Fanny Lardillier
6 avril 2022

Appalaches Nature, les clés du succès

Matthieu Bernet est directeur général de la société de fabrication de sirop d’érable Appalaches Nature®, implantée depuis 2017 au Québec. Il revient avec nous sur la construction de cette belle réussite et les clés du succès de l’implantation d’une société française à l’étranger.

Français à l’étranger (F.A.E.) : Comment est née Appalaches Nature ?

Matthieu Bernet (M.B.) : L’histoire d’Appalaches Nature, c’est le résultat du rapprochement de deux sociétés. D’abord celle de la famille Michaud qui est le leader français du miel et des produits sucrants naturels. C’est une société qui a su se diversifier à partir de cette activité de miel pour aller vers celle du sirop d’érable. Il y a vingt ans, ils se sont lancés dans la commercialisation du sirop d’érable en France, mais il paraissait évident qu’il fallait s’installer ici, au Québec, pour en maîtriser l’approvisionnement et la production. En 2017, nous avons racheté Biodélices® qui était une petite entreprise de sirop d’érable québécoise lancée en 2007 par Serge et François Dubois. C’est là où Appalaches Nature a vu le jour. 

F.A.E. : Quelles sont les clés de succès pour implanter son entreprise à l’étranger ?

M.B. : Il faut s’assurer d’avoir un projet qui a du sens car il va solliciter des ressources humaines et financières importantes. Beaucoup de Français de notre équipe sont venus sur le territoire pour superviser l’implantation et faciliter les liens avec la maison mère. Il faut savoir justifier tout cela auprès des équipes en France, qui vont allouer du temps au projet.

Il faut s’ancrer localement et comprendre la culture du pays dans lequel on s’installe. C’est pour cela qu’il était important pour nous de garder des actionnaires québécois avec Serge et François Dubois. Ça donnait de la légitimité au projet et c’était l’occasion de se faire un nom et une place culturelle. Par rapport à cet ancrage local, on a aussi souvent l’impression qu’il faut viser le Québec en raison de la proximité linguistique. Bien sûr que cela aide, mais il y a une réelle différence culturelle que négligent souvent les Français. Et une fois qu’on a compris ça, on peut réellement agir de manière différente.

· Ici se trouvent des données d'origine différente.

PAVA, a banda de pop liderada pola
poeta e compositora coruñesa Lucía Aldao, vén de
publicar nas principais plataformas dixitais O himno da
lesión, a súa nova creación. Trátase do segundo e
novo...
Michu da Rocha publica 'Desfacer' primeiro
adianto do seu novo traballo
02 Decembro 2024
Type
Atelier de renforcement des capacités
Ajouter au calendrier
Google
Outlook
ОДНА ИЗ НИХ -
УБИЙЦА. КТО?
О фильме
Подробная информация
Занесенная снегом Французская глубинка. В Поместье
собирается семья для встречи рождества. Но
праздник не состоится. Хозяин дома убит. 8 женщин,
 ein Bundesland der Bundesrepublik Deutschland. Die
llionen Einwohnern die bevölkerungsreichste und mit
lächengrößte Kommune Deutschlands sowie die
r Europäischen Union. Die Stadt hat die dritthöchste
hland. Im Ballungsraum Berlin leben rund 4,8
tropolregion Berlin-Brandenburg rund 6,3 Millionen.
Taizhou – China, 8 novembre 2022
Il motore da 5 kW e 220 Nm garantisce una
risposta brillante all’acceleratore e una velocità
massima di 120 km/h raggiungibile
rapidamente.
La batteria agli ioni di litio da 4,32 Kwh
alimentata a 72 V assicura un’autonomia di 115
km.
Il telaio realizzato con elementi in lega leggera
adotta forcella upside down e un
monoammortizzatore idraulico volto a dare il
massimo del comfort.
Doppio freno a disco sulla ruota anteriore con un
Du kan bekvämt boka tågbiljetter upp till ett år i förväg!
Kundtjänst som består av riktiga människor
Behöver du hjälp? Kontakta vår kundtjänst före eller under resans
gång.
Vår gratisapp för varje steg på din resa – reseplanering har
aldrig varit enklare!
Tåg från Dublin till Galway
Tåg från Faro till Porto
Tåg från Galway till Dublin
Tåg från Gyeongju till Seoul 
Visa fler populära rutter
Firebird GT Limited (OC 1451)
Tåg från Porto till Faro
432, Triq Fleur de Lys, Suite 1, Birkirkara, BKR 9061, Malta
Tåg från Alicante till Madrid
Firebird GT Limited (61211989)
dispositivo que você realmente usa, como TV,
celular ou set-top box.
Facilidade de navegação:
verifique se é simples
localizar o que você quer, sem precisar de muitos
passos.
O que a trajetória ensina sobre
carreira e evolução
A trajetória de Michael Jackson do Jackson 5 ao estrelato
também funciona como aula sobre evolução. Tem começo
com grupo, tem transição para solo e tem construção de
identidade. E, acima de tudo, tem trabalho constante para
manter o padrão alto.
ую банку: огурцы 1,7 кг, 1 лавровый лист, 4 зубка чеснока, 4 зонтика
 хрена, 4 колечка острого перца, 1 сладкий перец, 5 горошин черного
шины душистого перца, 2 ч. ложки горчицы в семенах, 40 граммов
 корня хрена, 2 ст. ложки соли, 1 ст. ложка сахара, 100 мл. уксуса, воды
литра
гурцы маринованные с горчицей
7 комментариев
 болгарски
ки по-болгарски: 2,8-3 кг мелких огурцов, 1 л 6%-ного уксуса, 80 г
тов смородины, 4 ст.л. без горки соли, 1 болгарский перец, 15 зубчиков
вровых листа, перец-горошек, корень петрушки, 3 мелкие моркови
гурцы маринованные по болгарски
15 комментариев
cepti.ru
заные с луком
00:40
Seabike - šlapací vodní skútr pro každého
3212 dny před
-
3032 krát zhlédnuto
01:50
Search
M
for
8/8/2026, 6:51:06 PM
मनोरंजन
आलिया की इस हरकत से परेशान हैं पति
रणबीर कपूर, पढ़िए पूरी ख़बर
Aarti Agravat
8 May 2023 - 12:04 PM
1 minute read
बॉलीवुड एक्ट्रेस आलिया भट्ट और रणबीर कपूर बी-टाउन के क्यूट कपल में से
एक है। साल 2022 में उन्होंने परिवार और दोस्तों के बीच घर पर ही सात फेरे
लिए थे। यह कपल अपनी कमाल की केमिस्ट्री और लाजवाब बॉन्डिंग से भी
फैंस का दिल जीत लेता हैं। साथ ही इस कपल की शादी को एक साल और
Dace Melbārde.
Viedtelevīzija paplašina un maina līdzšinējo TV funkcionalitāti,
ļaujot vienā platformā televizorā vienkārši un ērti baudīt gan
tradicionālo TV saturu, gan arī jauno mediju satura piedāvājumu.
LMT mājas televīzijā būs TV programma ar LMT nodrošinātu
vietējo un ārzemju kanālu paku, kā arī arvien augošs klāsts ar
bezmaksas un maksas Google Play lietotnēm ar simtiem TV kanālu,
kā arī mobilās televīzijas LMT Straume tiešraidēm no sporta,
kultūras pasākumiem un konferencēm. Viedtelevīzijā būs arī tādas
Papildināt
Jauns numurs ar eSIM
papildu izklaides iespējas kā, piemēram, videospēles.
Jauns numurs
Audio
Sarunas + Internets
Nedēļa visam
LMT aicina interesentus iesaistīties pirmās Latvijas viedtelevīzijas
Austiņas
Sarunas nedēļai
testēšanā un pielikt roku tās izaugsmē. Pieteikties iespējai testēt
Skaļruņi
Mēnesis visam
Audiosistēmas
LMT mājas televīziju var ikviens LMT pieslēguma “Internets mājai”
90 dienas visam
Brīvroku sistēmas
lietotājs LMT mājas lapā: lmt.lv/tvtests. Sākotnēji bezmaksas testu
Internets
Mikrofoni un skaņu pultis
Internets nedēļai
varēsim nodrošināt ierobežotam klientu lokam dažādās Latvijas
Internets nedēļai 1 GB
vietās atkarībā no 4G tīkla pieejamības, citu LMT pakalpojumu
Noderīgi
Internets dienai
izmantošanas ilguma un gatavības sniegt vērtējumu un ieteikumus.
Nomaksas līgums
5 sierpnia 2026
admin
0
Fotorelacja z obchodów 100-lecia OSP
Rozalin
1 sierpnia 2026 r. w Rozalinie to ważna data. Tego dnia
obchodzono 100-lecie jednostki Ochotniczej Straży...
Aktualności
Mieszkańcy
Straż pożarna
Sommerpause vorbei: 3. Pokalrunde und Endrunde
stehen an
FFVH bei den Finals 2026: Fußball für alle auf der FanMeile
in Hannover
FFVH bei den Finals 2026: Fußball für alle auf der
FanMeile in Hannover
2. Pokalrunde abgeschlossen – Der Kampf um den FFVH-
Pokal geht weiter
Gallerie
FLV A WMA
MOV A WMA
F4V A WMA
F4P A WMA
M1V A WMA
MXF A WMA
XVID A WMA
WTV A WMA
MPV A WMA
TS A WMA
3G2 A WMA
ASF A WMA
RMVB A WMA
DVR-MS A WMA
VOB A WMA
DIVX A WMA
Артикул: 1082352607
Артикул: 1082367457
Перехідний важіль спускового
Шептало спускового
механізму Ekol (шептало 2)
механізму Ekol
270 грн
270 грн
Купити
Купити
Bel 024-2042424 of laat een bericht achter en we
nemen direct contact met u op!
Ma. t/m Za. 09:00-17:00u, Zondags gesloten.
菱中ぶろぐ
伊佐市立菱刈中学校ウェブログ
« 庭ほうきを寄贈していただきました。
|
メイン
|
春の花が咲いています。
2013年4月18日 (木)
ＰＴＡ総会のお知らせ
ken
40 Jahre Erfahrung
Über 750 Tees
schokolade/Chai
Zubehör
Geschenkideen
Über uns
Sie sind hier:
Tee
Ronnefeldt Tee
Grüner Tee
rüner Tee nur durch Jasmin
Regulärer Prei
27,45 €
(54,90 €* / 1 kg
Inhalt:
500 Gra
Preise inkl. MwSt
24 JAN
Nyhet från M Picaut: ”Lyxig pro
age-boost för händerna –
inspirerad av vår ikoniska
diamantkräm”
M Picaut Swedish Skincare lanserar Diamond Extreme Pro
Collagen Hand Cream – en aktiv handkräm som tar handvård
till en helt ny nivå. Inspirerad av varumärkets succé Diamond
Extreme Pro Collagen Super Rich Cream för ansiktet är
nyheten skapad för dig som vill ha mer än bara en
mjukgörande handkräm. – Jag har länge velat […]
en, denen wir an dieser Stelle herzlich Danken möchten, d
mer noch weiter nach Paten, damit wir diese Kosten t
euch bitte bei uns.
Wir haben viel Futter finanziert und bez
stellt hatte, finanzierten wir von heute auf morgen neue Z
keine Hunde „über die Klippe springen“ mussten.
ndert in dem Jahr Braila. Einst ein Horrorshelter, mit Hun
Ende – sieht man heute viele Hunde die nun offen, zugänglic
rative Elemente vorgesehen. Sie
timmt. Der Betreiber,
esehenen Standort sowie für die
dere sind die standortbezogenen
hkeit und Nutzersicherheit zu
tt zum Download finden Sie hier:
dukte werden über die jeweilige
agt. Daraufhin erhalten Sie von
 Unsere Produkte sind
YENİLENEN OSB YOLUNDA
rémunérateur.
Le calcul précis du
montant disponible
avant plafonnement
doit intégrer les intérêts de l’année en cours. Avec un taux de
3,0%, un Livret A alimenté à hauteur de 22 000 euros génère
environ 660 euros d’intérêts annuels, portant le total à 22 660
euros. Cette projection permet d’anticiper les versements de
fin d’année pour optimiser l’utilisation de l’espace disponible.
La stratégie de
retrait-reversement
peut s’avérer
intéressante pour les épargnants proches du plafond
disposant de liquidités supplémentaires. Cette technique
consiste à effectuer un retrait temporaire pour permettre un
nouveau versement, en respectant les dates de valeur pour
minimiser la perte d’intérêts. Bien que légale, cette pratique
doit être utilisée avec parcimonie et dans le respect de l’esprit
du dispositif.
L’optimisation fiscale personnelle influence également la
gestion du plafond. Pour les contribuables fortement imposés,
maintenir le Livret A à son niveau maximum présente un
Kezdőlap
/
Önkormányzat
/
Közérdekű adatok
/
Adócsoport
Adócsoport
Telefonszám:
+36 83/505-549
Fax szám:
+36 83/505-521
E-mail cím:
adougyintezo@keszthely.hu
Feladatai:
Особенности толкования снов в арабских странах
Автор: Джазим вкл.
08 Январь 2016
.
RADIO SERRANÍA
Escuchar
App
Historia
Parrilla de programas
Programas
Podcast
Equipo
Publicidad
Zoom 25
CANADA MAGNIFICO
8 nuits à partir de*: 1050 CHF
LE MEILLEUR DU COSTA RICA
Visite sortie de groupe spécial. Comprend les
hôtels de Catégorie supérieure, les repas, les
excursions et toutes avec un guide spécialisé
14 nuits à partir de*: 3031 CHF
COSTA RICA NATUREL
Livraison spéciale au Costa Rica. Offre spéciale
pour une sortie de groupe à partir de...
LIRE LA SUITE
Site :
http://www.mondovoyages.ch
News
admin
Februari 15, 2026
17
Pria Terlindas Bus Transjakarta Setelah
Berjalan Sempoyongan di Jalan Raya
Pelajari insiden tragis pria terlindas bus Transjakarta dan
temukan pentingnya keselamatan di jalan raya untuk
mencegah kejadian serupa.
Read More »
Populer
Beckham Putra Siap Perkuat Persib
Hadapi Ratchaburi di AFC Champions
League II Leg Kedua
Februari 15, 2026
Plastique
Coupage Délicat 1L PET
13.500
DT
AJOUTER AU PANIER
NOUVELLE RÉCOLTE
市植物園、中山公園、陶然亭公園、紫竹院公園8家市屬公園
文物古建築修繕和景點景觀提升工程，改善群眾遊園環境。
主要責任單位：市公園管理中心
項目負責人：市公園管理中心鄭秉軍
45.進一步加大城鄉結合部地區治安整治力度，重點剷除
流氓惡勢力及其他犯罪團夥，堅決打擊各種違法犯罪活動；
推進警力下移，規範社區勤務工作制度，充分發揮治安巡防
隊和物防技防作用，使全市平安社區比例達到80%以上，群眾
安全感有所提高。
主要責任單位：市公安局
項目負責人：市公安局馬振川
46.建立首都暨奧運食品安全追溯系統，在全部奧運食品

Le troisième enseignement est lié au temps et à l’argent : tout prend toujours plus de temps qu’on pense et plus d’argent que prévu. Non pas que les choses se passent plus lentement ici qu’ailleurs, mais on sous-estime toujours un petit peu le projet.

F.A.E. : Quelles difficultés avez-vous rencontrées ?

M.B. : Nous avons rencontré des difficultés au niveau de certains coûts de fabrication, avec beaucoup de matériels venant de l’étranger. Nous avons aussi fait le choix de nous installer au Québec, donc il peut y avoir des aléas climatiques qui rendent la construction industrielle plus compliquée. En tout cas, il y a une forme d’apprentissage par laquelle il faut passer afin de maîtriser les outils. Nous avons voulu aller en région – à 2h40 de Montréal – car nous voulions être au cœur des érablières, mais la contrepartie c’est que cela rend difficile les enjeux de recrutement, notamment dans le contexte de pénurie de main-d’œuvre au Québec. Mais nous avons eu de la chance : le Canada est un pays très ouvert au niveau des investisseurs étrangers et cet accueil a représenté un vrai plus.

F.A.E. : Et cinq ans plus tard, où en est Appalaches Nature® ?

M.B. : Aujourd’hui, nous sommes sortis de cette zone d’implantation pour passer au développement, et ça fonctionne très bien. Nous avons choisi de devenir une entreprise qui accorde une importance particulière à l’impact de nos sociétés sur l’environnement. Nous le faisons à travers le choix de produits qu’on commercialise, qui sont des alternatives au sucre raffiné. C’est une évidence pour nous de préserver la nature. Nous essayons aussi d’exporter partout dans le monde, c’est déjà le cas dans 72 pays, et surtout aux États-Unis qui sont le premier importateur au monde de sirop d’érable.